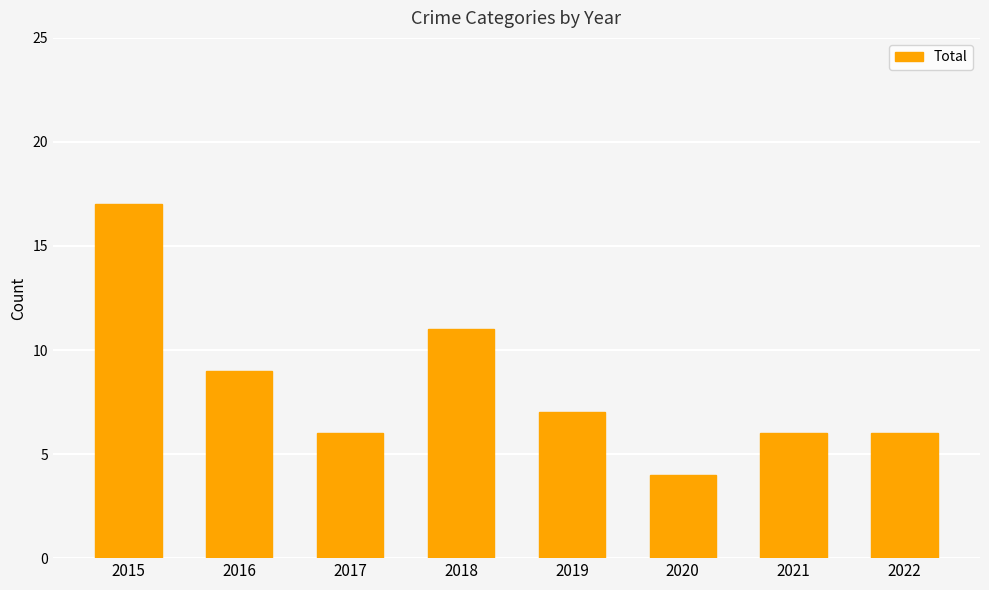

What is the sum of all values?

66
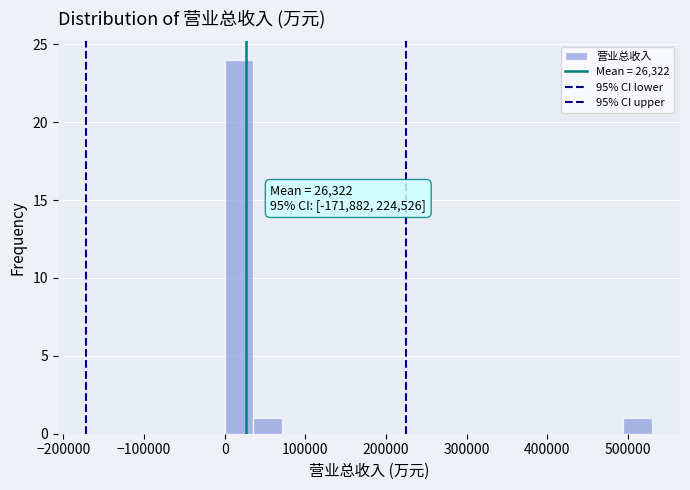

Read against the x-axis, roughly where is the centre of the tallest bar?

20000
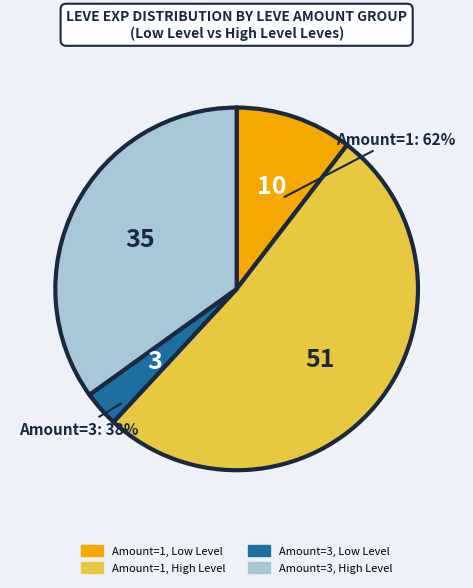

Is there a majority slice in this chart?

Yes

-=-=-=-=-

* Exercise *
Can you copy the text of every record above word for word, leaving the pictures out of your answer?

* Solved problem *
What is the sum of all values?

66

Read against the x-axis, roughly where is the centre of the tallest bar?

20000

Is there a majority slice in this chart?

Yes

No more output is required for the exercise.